Tribute to a great dealer
by Jamie Lavin
Great dealers do exist, but not for everyone; that is to say, any given dealer may be a good representative for only certain artists whose personalities jive together. I just lost my Denver, Colorado dealer, who died suddenly before Christmas. In talking to the employees of the gallery, I realized, with great pride, that he and I had been friends, as well as having a business relationship. His last e-mail to me was the afternoon before he had the stroke, and it was about another commission. He was with me always, thinking of me and representing me every day of the year, for over ten years. It’s very odd when you watch and listen to the Gallery owner speak of your accomplishments and awards and anything else they think of when pitching your work in front of you, to a client. Garver made my work look fantastic when I listen to him “talk it up”- you’d have thought Rockwell and Gauguin had taken lessons from me! I have always said that if he’d have run 10 galleries, instead of just one, I’d be a rich man. Well, quite frankly, after knowing Garver, and having benefited from his expertise time and again, after having experienced many times his undiluted fairness, I guess in fact, I am rich for having known him.

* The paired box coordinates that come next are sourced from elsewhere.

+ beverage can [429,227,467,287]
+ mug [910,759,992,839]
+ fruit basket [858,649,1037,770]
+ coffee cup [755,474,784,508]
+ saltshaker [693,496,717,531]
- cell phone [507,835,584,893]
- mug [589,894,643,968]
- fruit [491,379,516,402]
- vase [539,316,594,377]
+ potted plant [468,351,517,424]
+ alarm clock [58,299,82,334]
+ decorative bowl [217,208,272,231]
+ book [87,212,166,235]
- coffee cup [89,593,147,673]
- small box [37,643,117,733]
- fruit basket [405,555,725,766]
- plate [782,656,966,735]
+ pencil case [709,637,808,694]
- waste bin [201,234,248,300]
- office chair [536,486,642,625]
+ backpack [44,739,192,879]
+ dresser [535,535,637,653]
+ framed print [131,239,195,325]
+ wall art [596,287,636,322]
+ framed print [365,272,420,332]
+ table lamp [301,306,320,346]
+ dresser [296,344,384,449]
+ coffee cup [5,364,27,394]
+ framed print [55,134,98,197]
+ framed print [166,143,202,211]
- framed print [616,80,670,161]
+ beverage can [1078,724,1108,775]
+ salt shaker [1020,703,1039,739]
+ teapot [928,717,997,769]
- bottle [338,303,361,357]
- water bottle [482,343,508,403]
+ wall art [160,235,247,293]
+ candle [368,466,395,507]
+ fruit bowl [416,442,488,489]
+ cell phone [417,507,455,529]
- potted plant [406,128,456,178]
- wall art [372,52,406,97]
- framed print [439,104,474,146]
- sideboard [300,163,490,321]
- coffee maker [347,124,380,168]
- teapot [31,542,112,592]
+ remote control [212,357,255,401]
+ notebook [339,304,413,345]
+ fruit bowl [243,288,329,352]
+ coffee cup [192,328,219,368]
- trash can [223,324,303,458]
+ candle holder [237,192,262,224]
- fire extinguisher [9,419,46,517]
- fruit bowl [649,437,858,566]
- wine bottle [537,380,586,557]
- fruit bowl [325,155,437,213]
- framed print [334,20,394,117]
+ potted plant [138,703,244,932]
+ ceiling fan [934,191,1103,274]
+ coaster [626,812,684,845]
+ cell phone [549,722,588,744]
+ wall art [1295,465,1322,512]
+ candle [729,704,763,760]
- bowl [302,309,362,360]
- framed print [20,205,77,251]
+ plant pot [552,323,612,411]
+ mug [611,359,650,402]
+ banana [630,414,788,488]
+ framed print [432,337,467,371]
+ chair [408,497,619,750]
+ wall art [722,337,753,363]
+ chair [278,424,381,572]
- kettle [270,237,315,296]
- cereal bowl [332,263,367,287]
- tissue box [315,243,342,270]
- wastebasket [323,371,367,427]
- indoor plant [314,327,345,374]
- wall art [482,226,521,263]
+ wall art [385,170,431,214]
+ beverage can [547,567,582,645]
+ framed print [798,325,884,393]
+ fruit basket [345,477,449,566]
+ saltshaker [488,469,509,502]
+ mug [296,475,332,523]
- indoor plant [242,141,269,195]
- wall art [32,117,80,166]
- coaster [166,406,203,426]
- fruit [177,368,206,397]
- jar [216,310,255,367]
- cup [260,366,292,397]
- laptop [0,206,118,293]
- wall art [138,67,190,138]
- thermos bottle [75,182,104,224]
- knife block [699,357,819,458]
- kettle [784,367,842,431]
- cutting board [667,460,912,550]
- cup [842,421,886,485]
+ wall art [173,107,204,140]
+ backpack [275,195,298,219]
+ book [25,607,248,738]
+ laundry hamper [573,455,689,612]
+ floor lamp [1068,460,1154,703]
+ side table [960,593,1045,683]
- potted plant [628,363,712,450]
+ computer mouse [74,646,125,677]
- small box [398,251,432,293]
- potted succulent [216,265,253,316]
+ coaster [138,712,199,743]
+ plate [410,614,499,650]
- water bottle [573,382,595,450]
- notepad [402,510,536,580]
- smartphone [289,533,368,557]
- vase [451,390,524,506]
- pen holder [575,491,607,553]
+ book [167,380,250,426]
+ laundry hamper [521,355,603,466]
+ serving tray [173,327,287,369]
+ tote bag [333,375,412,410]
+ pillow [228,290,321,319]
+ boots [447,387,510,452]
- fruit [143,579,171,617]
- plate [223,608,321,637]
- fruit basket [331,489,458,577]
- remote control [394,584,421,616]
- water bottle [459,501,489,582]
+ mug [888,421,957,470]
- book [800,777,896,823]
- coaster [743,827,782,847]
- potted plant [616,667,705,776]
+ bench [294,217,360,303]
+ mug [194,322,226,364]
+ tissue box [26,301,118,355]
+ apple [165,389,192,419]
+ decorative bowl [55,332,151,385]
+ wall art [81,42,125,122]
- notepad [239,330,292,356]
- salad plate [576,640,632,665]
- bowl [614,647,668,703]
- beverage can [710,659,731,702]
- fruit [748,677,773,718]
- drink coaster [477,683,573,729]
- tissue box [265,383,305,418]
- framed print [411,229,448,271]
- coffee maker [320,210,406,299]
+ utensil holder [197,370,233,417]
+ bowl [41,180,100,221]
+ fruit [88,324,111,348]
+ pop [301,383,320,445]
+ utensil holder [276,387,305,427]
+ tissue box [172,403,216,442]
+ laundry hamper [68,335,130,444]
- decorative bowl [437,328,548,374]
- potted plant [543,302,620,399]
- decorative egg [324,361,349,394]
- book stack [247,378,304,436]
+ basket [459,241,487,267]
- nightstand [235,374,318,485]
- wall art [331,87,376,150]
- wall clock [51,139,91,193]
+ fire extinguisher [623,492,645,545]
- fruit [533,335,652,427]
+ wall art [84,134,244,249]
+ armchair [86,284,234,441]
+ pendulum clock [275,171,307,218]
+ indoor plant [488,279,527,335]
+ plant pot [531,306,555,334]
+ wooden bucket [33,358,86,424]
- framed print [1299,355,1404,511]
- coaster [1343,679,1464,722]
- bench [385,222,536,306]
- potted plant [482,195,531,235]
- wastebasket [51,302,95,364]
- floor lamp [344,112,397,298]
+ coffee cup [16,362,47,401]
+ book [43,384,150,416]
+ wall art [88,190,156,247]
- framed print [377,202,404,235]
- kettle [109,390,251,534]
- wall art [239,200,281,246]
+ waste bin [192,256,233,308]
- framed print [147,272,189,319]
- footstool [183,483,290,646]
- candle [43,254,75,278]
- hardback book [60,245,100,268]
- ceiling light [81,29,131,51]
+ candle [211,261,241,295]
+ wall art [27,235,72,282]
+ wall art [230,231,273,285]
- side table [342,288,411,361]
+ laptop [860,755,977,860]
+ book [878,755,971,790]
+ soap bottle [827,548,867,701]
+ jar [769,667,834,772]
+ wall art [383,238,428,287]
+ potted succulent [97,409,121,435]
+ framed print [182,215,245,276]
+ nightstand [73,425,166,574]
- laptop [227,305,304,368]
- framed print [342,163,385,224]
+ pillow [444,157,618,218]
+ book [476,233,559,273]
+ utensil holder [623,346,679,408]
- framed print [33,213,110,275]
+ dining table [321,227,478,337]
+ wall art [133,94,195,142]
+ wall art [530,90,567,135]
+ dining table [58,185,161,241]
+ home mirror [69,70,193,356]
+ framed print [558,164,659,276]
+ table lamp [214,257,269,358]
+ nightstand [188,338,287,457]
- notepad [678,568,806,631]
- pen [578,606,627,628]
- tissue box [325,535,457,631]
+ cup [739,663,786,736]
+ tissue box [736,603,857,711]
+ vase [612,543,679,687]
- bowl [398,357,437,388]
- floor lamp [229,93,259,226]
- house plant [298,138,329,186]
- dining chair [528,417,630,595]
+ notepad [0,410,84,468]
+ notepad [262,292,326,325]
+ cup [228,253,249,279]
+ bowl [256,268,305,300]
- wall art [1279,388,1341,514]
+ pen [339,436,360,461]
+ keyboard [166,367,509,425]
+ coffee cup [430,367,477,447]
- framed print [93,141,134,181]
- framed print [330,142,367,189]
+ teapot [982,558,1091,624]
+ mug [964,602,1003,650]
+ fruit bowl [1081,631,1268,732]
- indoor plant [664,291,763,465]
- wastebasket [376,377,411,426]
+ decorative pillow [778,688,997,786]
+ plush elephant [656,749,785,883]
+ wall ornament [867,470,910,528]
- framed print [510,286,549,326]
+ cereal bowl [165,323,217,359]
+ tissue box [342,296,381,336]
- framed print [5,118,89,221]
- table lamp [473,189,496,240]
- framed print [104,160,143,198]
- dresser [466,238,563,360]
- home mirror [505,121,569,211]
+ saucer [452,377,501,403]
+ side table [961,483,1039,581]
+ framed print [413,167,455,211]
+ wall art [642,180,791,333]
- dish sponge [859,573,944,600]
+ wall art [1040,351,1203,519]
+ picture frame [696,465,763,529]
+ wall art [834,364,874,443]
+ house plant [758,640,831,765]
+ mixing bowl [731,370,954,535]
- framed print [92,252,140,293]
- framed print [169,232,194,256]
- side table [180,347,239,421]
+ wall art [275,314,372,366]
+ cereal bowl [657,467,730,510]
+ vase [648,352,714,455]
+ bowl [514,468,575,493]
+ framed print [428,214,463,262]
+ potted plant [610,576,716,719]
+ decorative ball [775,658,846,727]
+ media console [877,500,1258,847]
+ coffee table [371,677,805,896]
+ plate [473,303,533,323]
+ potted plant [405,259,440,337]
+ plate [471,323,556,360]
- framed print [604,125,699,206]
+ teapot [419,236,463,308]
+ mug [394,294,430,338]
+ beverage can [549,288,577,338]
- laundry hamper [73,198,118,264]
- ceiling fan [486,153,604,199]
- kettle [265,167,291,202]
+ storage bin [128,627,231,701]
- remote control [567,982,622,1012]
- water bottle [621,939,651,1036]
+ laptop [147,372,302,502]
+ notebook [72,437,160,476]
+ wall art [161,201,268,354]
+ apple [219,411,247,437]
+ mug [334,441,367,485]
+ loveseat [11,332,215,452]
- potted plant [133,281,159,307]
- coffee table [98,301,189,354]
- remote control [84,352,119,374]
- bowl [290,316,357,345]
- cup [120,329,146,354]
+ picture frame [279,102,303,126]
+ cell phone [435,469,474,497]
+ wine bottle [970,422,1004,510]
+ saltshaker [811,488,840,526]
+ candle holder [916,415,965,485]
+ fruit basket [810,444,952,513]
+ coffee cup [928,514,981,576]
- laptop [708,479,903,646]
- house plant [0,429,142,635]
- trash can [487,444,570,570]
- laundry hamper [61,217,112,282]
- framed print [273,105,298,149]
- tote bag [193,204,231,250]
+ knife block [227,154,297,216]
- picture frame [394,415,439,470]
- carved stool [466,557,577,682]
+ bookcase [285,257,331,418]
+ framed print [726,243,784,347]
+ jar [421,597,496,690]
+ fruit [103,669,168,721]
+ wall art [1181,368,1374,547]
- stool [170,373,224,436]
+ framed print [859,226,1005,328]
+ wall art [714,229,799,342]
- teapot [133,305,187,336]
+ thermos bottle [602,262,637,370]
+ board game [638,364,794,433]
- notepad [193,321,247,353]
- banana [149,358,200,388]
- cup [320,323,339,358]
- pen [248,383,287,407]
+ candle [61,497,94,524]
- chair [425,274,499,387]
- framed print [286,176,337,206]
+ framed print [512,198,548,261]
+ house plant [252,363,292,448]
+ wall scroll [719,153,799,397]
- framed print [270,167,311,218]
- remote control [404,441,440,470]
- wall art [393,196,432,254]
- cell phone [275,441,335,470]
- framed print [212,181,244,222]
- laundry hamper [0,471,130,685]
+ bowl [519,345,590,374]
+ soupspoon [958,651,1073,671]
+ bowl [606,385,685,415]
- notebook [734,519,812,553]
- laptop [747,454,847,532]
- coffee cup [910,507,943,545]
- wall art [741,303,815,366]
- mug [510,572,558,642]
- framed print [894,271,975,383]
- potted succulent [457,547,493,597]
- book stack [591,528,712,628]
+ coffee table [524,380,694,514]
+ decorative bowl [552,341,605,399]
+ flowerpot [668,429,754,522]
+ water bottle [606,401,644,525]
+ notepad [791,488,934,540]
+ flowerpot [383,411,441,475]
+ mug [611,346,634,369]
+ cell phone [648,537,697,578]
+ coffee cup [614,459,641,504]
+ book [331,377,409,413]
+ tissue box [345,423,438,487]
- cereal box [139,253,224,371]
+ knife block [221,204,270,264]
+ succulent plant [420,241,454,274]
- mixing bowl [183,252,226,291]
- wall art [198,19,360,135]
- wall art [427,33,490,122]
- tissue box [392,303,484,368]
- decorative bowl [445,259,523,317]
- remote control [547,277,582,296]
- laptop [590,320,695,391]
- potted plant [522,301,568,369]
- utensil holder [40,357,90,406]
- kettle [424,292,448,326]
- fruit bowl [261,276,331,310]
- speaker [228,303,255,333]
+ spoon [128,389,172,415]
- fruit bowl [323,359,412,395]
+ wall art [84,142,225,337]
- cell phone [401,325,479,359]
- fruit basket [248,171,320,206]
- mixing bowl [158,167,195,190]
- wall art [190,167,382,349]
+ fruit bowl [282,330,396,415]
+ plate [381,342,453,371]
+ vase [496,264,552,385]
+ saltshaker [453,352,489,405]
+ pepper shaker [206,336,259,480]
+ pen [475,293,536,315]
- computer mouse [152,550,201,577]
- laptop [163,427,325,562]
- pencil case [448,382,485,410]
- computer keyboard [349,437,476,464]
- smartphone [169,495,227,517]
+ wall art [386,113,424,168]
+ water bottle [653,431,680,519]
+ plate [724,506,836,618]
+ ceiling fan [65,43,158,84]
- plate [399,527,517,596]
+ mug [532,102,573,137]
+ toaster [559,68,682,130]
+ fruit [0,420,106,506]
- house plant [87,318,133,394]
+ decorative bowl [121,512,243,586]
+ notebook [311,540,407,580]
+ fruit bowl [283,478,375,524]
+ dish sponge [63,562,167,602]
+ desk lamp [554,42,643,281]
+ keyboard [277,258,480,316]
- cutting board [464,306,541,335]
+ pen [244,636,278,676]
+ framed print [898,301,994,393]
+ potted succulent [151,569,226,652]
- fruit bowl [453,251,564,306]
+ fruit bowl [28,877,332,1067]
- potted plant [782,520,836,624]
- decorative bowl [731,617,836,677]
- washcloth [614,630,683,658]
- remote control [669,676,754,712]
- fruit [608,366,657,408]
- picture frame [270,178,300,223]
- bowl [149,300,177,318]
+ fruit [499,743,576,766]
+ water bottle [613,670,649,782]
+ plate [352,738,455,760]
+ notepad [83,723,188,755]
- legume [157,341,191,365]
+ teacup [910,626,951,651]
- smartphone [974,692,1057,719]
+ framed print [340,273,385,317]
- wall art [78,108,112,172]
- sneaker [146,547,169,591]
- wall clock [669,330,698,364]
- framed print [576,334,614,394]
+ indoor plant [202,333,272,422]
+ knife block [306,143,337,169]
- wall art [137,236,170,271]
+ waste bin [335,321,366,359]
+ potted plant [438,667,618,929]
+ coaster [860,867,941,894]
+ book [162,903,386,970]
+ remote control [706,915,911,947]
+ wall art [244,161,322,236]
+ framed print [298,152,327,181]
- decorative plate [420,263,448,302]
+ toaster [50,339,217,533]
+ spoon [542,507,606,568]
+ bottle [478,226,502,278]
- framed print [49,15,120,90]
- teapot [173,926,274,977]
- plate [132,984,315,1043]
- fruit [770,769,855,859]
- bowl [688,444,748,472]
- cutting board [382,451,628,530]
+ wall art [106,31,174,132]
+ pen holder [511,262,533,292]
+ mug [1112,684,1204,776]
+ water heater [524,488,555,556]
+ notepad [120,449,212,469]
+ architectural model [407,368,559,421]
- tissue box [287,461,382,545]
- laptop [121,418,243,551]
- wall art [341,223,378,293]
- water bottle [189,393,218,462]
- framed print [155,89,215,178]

Every dealer I have is special. They are all enthusiastic and directed towards their sales. Business is tough right now, but my dealers push on because they do not have time for recessions and down-time and gloom and doom. Not to say they don’t suffer some, but they all play to win, and their customers still want to buy! Great Dealers teach, mold, communicate well, request and protect their stable-mates. They may disagree and they are prone to bad days, just like everyone else. Their greatest skill lies in their ability to assure the artist and the client that both are happy through their efforts. May Garver Johnson rest in peace.